This Article Was Originally Published on Jew in the City
During a family trip several years ago it worked out that I needed to go to the mikvah. I checked for the closest one online, and the website explained that you had to make an appointment ahead of time. I called the day before my mikvah date and left a message but didn’t hear back. I called a few more times the next day and finally got through. When I arrived, the mikvah lady informed me that I had actually called too late and only because another woman (who was already in a preparation room) had scheduled an appointment were they there for me. (Glad someone was responsible!)
The mikvah building was small and I couldn’t help but hear through the door as I got ready. The other woman dunked before me, then upon leaving, the mikvah lady (who seemed to know her well), asked her a question. “Why did you decide to start going to mikvah since you didn’t used to?” I couldn’t make out the other woman’s answer completely, but the mikvah lady was so moved that on my way out of the mikvah, she said she had to tell me the amazing story that the other woman had just told her. It was highly usual, and I immediately thought, “Um, you don’t know this, but I am a collector of amazing Jewish stories!”
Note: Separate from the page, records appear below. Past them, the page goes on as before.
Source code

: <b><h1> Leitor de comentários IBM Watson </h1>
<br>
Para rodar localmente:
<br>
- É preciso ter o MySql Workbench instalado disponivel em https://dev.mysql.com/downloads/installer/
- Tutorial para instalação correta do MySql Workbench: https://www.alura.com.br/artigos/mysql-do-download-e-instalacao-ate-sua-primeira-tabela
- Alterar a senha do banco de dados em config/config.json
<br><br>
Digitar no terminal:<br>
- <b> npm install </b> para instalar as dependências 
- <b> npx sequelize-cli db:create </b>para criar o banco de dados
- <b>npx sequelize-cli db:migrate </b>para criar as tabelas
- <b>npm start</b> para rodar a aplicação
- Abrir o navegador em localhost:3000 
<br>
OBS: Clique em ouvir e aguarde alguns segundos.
I got myself ready to go and met the mikvah lady in the waiting room. What was the big news, I wondered? Well, apparently this other woman used to live in this community and had been traditional, but never went to mikvah. Upon moving to a larger Jewish community with more resources, she thought that going to mikvah might be the next right step for her, but she had an uncommon and very challenging situation. Ever since her first period, she had an unusually long cycle. How long? Two weeks of bleeding.
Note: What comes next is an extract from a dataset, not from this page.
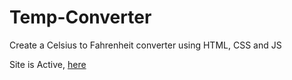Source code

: # Temp-Converter
Create a Celsius to  Fahrenheit converter using HTML, CSS and JS

Site is Active, [here](https://sai-vignesh.github.io/Temp-Converter/)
I didn’t know that something like this was even possible! Such a long period (which this woman had endured for decades) was inconvenient and unpleasant in its own right and had been untreatable through hormones. But when coupled with the laws of taharas hamishpacha (family purity) – which require a husband and wife to separate physically during the duration of the bleeding plus seven days of non-bleeding – well it would be a tremendous sacrifice. Only one week of physical intimacy each month between this woman and her husband would be allowed.
Despite all that, this woman decided with her husband that in order to increase their closeness to Hashem, they would start abiding by the laws of family purity. (How many people would be willing to do this, I wondered.) And then something incredible happened. After the woman’s first time going to the mikvah, the next time she got her period, she only bled for a week. The same thing happened the next month and the one after that, and ever since then, this woman’s period has been only a week long.
I immediately thought of Nachshon ben Aminadav – a man we learn about from the Torah who trusted in Hashem when no one else did. When the Children of Israel were standing in front of the Sea of Reeds (i.e. the Red Sea) and the Egyptians were closing in on them, Moshe asked God to split the waters, but they remained static until Nachshon ben Aminadav had the faith to enter the water. He descended further and further until he was neck deep. At the moment he was about to drown we are told that sea miraculously receded and the Children of Israel could safely pass through.
Now we can’t know for sure whether or not there was a correlation between going to the mikvah and the women’s cycle changing, and I’m very much aware that many who do mitzvos do not get see the reward right away or maybe ever in this world. But because we do not live in a time of revealed miracles, I guess it’s my hope that every so often we are shown something out of the ordinary as a reminder that while there are reasons to doubt, there are also reasons to believe. The strongest feeling I took from this experience was that I was supposed to be there at that exact time to hear this message so that I could share it with you.
May we have the strength to trust in Hashem during challenging times and challenging mitzvos, and may our commitment merit us to see revealed blessings.